The Barnard-backed Women in Public Service Project held its first institute late last month, a two-week program that brought together forty-nine female students—many of them from the Middle East and North Africa—to discuss and study women’s issues.
The institute was held at Wellesley College and featured panels and simulations on a variety of women’s issues, ranging from “Lessons of the Arab Revolution” to “Combating Gender Stereotypes in Work.” The Women in Public Service Project, which was organized by five women’s colleges and the U.S. Department of State, aims to make the world’s political and civil leadership 50 percent female by 2050.
For Barnard, the initiative is a component of the college’s growing global outreach, which includes annual global symposia that also emphasize women’s leadership. Dean for International Programs Hilary Link said that one of the Women in Public Service Project’s main goals is to “form a global network of women in public service.”
No Barnard students took part in the institute last month, although 12 attended the project's opening colloquium in Washington, D.C. in December. The institute’s participants created action plans aimed toward increasing women's leadership around the world, which they will work to enact under the guidance of female mentors.

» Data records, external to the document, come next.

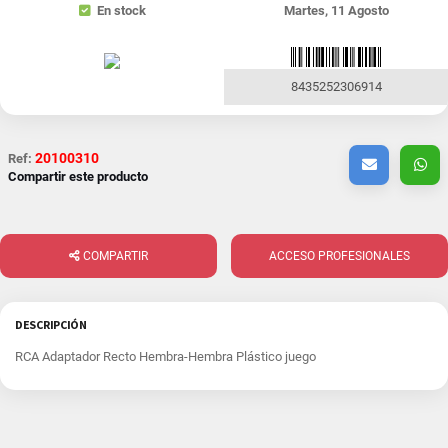
En stock
Martes, 11 Agosto
8435252306914
20100310
Ref:
Compartir este producto
COMPARTIR
ACCESO PROFESIONALES
DESCRIPCIÓN
RCA Adaptador Recto Hembra-Hembra Plástico juego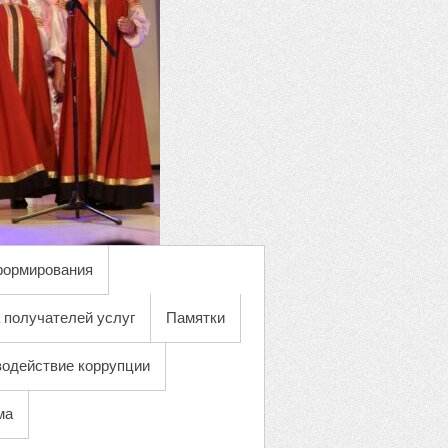
формирования
 получателей услуг
Памятки
одействие коррупции
ма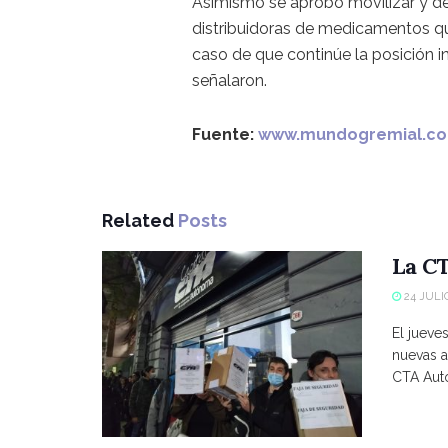
Asimismo se aprobó movilizar y de
distribuidoras de medicamentos qu
caso de que continúe la posición 
señalaron.
Fuente:
www.mundogremial.c
Related
Posts
La CT
24 JULIO
El jueve
nuevas a
CTA Autó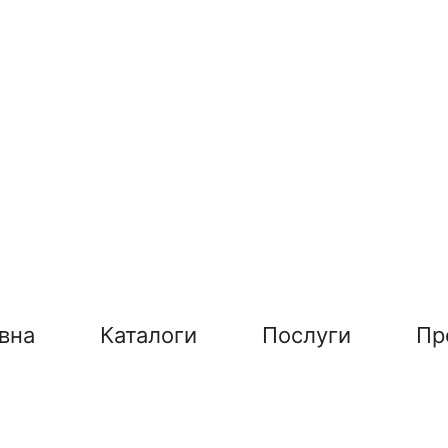
вна
Каталоги
Послуги
Пр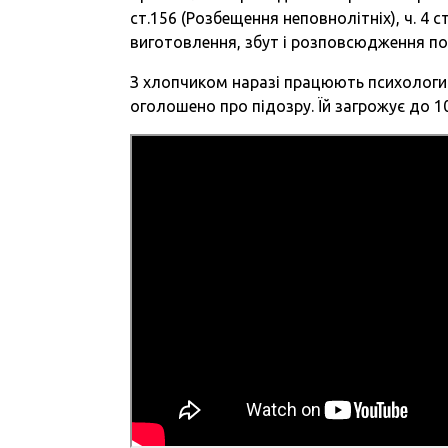
ст.156 (Розбещення неповнолітніх), ч. 4 ст
виготовлення, збут і розповсюдження по
З хлопчиком наразі працюють психологи.
оголошено про підозру. Їй загрожує до 10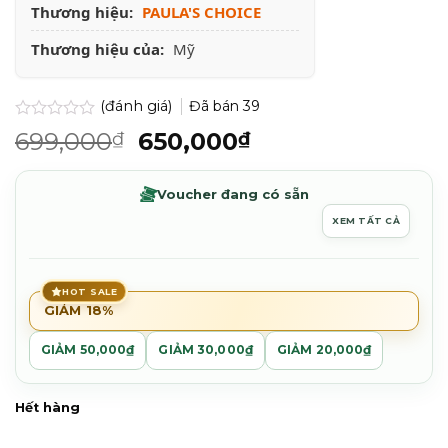
Thương hiệu:
PAULA'S CHOICE
Thương hiệu của:
Mỹ
(đánh giá)
Đã bán
39
Được
Giá
Giá
699,000
650,000
₫
₫
xếp
gốc
hiện
hạng
0.0
là:
tại
Voucher đang có sẵn
5
699,000₫.
là:
sao
XEM TẤT CẢ
650,000₫.
HOT SALE
GIẢM 18%
GIẢM 50,000₫
GIẢM 30,000₫
GIẢM 20,000₫
Hết hàng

One of those mentors, Kathryn Kolbert—the director of Barnard’s Athena Center for Leadership Studies—spoke at the institute, during a panel called “Women’s Rights as Human Rights.”
Drawing on her years of experience as a domestic violence lawyer, Kolbert acknowledged the challenges associates with stopping domestic violence, telling students to “be resilient, and remember to fight for what we believe in because we’re worth it.”
Another mentor, Nancy Gertner, BC ’67, was a keynote speaker and panelist at the institute as well. Gertner, a former federal judge and a professor at Harvard Law School, called the institute “a version of my college experience at Barnard,” saying it allowed students to talk openly about controversial topics like the Israel-Palestine conflict.
“You get a number of high-achieving, interesting women in a space, a safe environment to share things they never would’ve shared,” she said.
Some of the institute's attendees are already making strides for women through their work. Naheed Ahmadi, 27, is the youngest member of parliament in Afghanistan, and Tunisian activist Siwar Aouadi is fighting corruption while advocating for women’s rights.
The institute was directed by Rangita de Silva de Alwis, the director of international human rights policy at the Wellesley Centers for Women. She said that it’s “getting very hard to let them [the students] go back, but the people of their country need them.”
Future institutes will include a three-week program for South Asian women in Bangladesh this summer, as well as a global health-centric institute, to be held in Paris in October. Although no institutes have been planned for Barnard’s campus yet, its Manhattan location would present unique opportunities for one, Gertner said.
“I look forward to Barnard’s participation, because Barnard and NYC have so much to contribute to this enterprise,” she said.